Zwei Tage waren sie unterwegs gewesen, hatten auf halbem Wege bei Fremden übernachtet. Dann hatten sie das weiträumige Areal erreicht, wo die Verwandten des Pharao und seine wichtigsten und mächtigsten Beamten wohnten: Großartige Bauten und weite Plätze, Säulen und Figuren und Mauern mit phantastischen Bildern und fremden Zeichen. Der schlimmste Augenblick kam, als Diener der Prinzessin ihn ins Haus mitnahmen und seine Mutter draußen bleiben musste – und weg gehen musste, für immer!
Er hatte nicht geweint und geschrien und um sich geschlagen, wie ihm eigentlich zumute war.
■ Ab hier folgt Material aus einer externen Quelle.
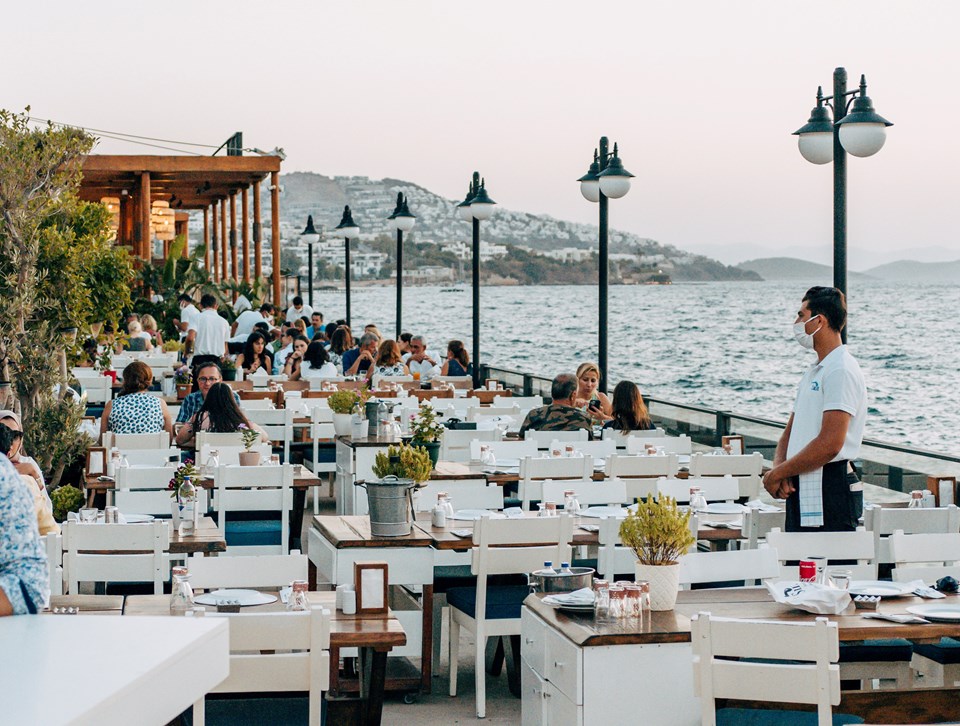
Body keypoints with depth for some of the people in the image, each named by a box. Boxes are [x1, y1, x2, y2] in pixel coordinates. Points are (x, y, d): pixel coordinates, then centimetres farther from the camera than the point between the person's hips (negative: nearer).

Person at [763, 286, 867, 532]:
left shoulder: (842, 371, -12)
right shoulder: (813, 372, 20)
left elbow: (829, 445, -21)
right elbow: (790, 433, 20)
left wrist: (777, 474, -13)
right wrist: (779, 468, -2)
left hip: (831, 493, -10)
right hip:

Er wusste, obwohl er noch so klein war: Sklavenkinder dürfen nicht weinen und schreien und um sich schlagen, vor allem dann nicht, wenn Menschen da waren, die zu den „Herren“ gehörten.
Es kamen harte Jahre. Die Pharaonentochter konnte sich kaum mehr erinnern, dass sie einmal ein Sklavenkind aus dem Nil gerettet hatte und sie hatte längst das Interesse an diesem kleinen ärmlichen Menschlein verloren. Sicher, sie hatte damals ihrem Verwalter angeordnet, dass er die Amme bezahlen sollte, bis der Knabe entwöhnt wäre. Dass diese Amme in Wirklichkeit seine leibliche Mutter war, davon ahnte sie nichts. Jetzt war sie ein wenig verärgert über sich selbst und ihre Gutmütigkeit und wusste nicht recht, was sie mit dem kleinen Jungen anfangen sollte. So wurde er abwechselnd von verschiedenen Sklavinnen versorgt. Manche waren gut zu ihm, manche nicht. Das Kind Mose wurde immer stiller, oft sprach es wochenlang gar nicht; die fremde Sprache zu lernen fiel ihm schwer. Selbst später, als Erwachsener, war er kein guter Redner; und wenn er aufgeregt war, stotterte er etwas.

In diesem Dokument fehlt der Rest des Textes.